§ **Task instructions**:
Below are entries; output exactly the lines from the one with "wrist: (20, 408)" to the one with "index tip: (273, 394)", both included, and nothing else.

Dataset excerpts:
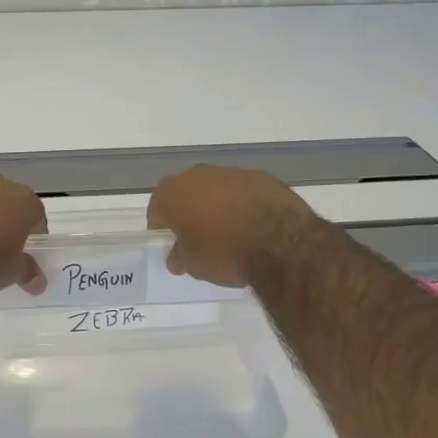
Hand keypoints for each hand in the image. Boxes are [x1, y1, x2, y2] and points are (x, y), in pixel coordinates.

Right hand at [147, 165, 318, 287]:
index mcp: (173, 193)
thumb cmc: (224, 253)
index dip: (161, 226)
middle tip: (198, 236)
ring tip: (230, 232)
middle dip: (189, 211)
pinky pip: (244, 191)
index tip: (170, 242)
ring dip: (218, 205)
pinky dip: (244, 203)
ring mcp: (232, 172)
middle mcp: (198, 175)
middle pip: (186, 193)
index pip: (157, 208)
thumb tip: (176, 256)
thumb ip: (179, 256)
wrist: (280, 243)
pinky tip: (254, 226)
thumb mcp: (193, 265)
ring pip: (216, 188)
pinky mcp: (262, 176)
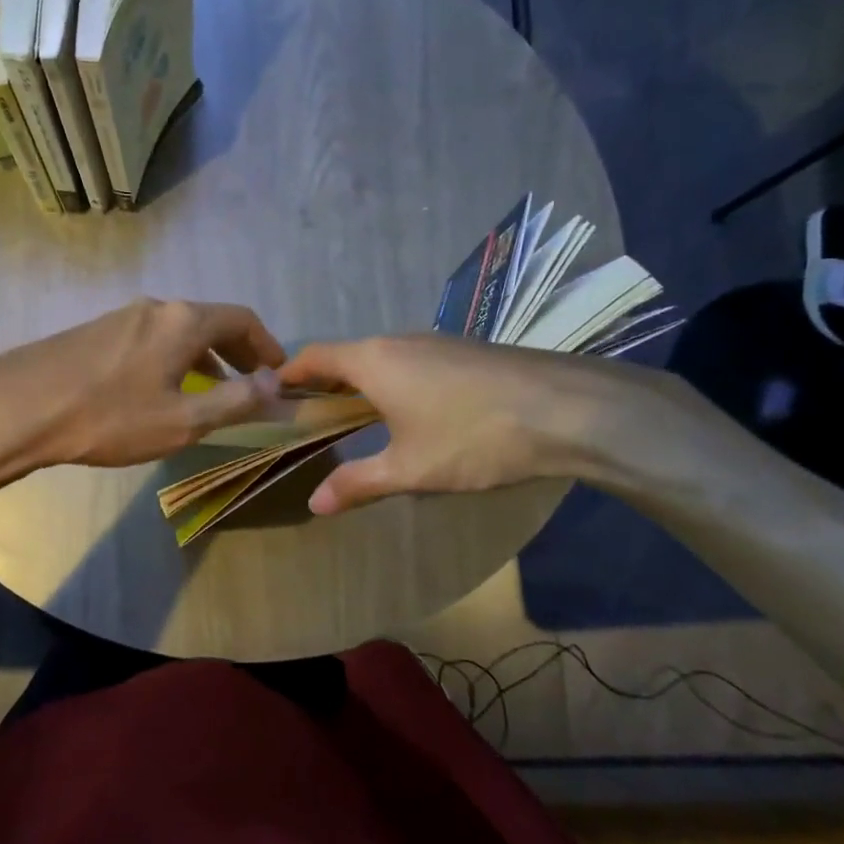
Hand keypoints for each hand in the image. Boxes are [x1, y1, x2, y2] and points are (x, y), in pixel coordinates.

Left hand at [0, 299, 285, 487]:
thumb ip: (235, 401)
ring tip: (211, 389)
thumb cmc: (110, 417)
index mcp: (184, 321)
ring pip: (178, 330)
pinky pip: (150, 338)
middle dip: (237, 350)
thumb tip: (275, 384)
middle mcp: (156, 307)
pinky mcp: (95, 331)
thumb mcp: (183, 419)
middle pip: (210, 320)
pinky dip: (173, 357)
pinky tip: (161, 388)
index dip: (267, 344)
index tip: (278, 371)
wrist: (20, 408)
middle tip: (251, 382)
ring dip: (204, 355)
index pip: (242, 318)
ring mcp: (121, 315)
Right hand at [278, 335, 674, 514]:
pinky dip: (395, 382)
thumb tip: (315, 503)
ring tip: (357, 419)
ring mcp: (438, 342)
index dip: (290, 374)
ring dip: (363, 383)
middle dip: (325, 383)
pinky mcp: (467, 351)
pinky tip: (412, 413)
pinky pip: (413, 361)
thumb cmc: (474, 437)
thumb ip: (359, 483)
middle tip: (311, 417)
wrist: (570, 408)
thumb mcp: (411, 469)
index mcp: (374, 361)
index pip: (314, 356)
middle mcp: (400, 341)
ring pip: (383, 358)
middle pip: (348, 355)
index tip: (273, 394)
==
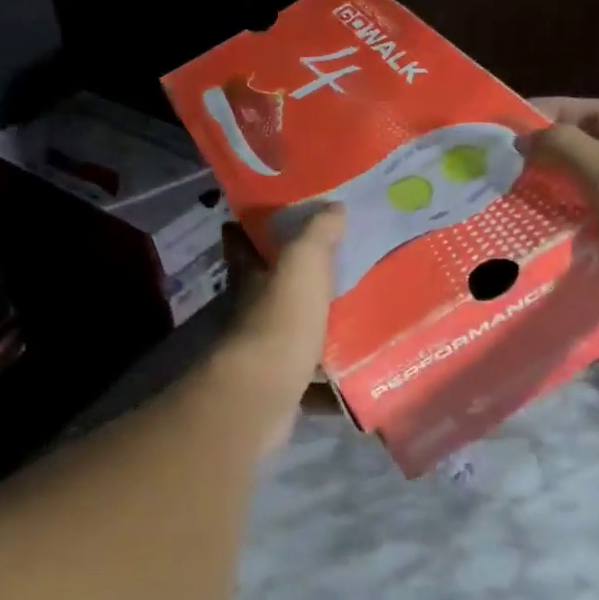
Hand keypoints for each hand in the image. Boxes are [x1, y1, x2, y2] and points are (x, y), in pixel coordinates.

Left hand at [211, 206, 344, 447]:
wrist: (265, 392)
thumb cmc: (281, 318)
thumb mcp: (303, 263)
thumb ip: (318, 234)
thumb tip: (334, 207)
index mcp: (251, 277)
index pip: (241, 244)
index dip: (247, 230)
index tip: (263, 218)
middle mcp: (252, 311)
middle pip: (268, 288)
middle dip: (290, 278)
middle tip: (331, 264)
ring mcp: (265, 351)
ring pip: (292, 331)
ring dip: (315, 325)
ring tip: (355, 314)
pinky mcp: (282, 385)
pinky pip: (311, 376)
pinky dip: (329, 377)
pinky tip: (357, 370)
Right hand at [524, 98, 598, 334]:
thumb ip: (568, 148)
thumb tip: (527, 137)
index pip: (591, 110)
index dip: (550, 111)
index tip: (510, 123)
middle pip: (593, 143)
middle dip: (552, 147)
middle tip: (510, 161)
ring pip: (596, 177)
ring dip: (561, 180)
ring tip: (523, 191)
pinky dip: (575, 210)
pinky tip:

§ **Solution to the exercise**:
wrist: (20, 408)
middle tip: (251, 382)
ring dip: (204, 355)
index pip: (242, 318)
ring mcp: (121, 315)
Right hand at [278, 335, 674, 514]:
pinky dip: (395, 382)
thumb tip: (315, 503)
ring tip: (357, 419)
ring mcp: (438, 342)
index dip: (290, 374)
ring dip: (363, 383)
middle dip: (325, 383)
pinky mcp: (467, 351)
pinky tip: (412, 413)
pinky pip: (413, 361)
thumb cmc: (474, 437)
thumb ip: (359, 483)
middle tip: (311, 417)
wrist: (570, 408)
thumb mcp: (411, 469)
index mcp: (374, 361)
index pip: (314, 356)
middle mcp: (400, 341)
ring pip: (383, 358)
middle pip: (348, 355)
index tip: (273, 394)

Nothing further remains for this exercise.